Background: Obesity and metabolic syndrome are being recognized as major risk factors of chronic disease, and their prevalence has been showing a steady increase over the past decade in Korea. In obesity and metabolic syndrome management, diet has bee...
Background: Obesity and metabolic syndrome are being recognized as major risk factors of chronic disease, and their prevalence has been showing a steady increase over the past decade in Korea. In obesity and metabolic syndrome management, diet has been emphasized as a key modifiable lifestyle factor, including the time aspect of nutritional intake. Chrononutrition is an emerging research area within nutritional science that explores the connection among nutritional intake, circadian rhythms, and health. The timing of eating is a potent synchronizing factor that is able to reset circadian clocks. Therefore, the mistiming of eating can result in circadian disruption, which in turn, can trigger adverse metabolic health. Despite growing evidence, current research on time-related eating behaviors is focused on its individual aspects, when time-related eating behaviors are interrelated.
Objectives: Here we identify different time-related eating patterns through cluster analysis, and examine the association of time-related eating patterns with obesity and metabolic syndrome.
Methods: Data from 17808 participants aged 19 or older from the Korea National Health and Nutrition Examination Survey (KNHANES) 2016–2021 were analyzed in this cross-sectional study.
Dietary information was obtained through a 24-h dietary recall, and obesity and metabolic syndrome were defined using anthropometric measurements, blood pressure measurements, and laboratory tests of blood samples that were part of the KNHANES. Time-related eating patterns were derived by applying k-means cluster analysis with four dietary exposures (morning energy proportion, evening energy proportion, number of eating occasions, and eating window).
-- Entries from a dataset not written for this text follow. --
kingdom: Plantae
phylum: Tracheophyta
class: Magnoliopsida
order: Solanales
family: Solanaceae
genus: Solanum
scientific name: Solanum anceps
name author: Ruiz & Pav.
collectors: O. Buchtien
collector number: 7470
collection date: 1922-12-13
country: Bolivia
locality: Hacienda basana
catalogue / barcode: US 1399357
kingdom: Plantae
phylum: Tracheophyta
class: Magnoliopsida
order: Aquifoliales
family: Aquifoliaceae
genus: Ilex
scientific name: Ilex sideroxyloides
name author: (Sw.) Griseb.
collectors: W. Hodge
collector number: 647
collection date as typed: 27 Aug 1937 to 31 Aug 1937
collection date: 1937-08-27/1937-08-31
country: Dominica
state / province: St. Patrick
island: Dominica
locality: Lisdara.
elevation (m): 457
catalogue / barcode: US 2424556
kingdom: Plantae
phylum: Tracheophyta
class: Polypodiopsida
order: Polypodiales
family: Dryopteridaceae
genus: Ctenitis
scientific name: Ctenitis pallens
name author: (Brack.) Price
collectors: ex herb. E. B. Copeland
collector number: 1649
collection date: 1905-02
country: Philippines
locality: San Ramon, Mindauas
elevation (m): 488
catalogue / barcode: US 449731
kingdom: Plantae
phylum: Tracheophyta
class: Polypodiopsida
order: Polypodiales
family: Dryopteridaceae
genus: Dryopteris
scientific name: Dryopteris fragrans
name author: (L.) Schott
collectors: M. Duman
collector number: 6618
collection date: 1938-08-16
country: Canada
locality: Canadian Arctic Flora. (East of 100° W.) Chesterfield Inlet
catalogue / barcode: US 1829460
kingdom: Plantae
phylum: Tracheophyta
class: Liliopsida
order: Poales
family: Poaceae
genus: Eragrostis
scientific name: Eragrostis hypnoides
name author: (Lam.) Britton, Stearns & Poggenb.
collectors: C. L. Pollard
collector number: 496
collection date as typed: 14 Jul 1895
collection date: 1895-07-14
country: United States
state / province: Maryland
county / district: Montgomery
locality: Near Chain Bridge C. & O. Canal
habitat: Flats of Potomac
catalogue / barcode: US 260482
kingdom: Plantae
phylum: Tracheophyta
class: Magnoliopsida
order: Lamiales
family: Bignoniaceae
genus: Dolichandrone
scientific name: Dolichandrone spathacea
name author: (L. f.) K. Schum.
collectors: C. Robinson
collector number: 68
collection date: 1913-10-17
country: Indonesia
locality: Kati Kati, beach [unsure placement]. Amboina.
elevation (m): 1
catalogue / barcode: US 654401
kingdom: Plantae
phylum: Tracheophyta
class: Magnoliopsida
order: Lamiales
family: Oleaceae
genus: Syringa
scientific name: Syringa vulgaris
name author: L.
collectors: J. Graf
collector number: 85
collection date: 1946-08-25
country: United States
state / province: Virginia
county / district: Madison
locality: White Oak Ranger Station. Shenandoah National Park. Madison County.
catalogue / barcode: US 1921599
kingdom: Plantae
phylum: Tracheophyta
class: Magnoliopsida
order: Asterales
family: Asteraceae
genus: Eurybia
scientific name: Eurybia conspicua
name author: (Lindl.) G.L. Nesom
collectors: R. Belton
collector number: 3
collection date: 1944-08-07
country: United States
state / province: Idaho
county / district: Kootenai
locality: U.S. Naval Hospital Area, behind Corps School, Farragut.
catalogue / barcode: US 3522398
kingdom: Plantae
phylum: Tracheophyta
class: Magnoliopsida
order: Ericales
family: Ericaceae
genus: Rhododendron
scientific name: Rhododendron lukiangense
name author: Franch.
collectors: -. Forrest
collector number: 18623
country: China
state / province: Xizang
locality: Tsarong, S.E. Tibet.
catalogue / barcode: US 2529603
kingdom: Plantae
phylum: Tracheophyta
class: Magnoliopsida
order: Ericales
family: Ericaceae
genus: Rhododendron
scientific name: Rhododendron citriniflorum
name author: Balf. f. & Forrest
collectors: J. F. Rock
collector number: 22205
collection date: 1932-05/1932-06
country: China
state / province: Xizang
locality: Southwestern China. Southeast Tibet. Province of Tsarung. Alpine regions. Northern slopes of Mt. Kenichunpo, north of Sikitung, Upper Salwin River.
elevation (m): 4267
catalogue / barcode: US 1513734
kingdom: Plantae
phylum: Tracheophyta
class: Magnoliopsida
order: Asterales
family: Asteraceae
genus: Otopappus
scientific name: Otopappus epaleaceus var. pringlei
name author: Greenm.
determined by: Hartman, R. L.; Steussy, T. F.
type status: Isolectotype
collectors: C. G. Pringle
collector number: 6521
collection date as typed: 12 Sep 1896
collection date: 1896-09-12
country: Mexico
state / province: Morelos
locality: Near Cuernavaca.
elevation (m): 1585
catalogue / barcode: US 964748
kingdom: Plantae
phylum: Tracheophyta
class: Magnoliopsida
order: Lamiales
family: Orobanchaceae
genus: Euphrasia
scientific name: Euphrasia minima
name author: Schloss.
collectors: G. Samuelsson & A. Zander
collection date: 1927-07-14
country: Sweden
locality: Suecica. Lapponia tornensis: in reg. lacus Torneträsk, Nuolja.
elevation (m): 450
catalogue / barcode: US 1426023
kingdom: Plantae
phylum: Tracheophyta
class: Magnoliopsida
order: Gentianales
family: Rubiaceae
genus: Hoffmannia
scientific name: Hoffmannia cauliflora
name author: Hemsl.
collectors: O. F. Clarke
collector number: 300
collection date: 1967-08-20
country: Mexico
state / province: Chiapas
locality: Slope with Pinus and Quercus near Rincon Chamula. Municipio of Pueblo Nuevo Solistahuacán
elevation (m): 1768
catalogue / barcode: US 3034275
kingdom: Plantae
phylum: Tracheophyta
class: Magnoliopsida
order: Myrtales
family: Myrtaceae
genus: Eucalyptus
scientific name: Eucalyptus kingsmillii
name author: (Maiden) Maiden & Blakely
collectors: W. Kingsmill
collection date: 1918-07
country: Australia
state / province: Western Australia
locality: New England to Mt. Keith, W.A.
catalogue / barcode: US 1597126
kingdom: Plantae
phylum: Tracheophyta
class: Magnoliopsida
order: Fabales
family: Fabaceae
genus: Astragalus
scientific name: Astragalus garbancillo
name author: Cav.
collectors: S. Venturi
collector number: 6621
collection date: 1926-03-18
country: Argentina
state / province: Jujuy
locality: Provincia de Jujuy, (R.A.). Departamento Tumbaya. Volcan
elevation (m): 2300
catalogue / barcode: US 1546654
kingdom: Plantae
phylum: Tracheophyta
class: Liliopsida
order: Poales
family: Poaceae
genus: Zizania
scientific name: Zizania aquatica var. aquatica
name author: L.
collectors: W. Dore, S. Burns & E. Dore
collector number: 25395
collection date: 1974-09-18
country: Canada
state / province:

Multivariable-adjusted logistic regression models were used to investigate associations of time-related eating patterns with obesity and metabolic syndrome.
Results: The k-means cluster analysis revealed three time-related eating patterns: “early,” “late-short,” and “grazing.” The “late-short” pattern was associated with higher odds of metabolic syndrome (OR = 1.30, 95% CI 1.13–1.49), elevated blood pressure (OR = 1.20, 95% CI 1.06–1.36), elevated triglyceride (OR = 1.25, 95% CI 1.12–1.40), and elevated fasting blood glucose (OR = 1.22, 95% CI 1.09–1.36) compared with the “early” pattern, after adjusting confounders. The associations between the “late-short” pattern and metabolic syndrome, elevated triglyceride, and elevated fasting blood glucose were consistent in both men and women, while the association with elevated blood pressure remained significant only in men. The “grazing” pattern was associated with a higher prevalence of elevated fasting blood glucose (OR = 1.17, 95% CI 1.05–1.32), and a lower prevalence of obesity (OR = 0.86, 95% CI 0.77–0.96) and abdominal obesity (OR = 0.86, 95% CI 0.79–0.96) than the “early” pattern. However, when stratified by sex, the associations of the “grazing” pattern were only consistent with lower prevalence of abdominal obesity in men and higher prevalence of elevated fasting blood glucose in women only.
Conclusion: In summary, time-related eating patterns were associated with metabolic health, implicating that shifting energy intake earlier to the day rather than during late evening hours may be beneficial for preventing and managing obesity and metabolic syndrome.